At precisely 7 p.m., tweets were sent to @GatorZoneNews saying “Im gonna shoot up the college tomorrow.” UFPD Captian Jeff Holcomb said the police department was notified by University Athletic Association staff after they saw the postings on Twitter.
“We began an investigation reaching out to the FBI to try to determine, you know, the level of threat that this may cause the University of Florida,” Holcomb said. “While it’s very general in nature and the threat level is considered low at this time, a threat of that nature is always taken very seriously, and we’ll continue to investigate.”
Holcomb said similar threats have been made to another university and American Airlines.

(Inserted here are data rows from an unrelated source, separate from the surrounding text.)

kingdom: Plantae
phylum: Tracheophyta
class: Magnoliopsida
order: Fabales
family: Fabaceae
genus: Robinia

UF Alert sent out a timely warning email at 1 a.m. Wednesday, and an additional release from University Police Chief Linda Stump was sent at 9:22 a.m. Since the social media threats are believed to be hoaxes, Stump stated that classes would not be canceled but patrols and police visibility on campus have been increased.
“Unfortunately, hoaxes are common so reacting in such a vast and negatively impactful way to threats that are determined by law enforcement to be a low risk is not a viable option,” Stump stated.
Until a credible threat is confirmed, Holcomb said the university will continue to operate normally. Holcomb said the reason UFPD didn’t send out a text to alert students is because there was no “imminent threat of danger.”
“It would be pretty hard to imagine that 15 separate individuals from all over the U.S. had the same thought process at the same very moment,” Holcomb said.
Editor’s Note: An earlier version of the original post stated, “Holcomb said similar threats have been made to another university and American Airlines within the last few days.” Threats made to the University of Louisville were made on Monday, but American Airlines received a threat in April.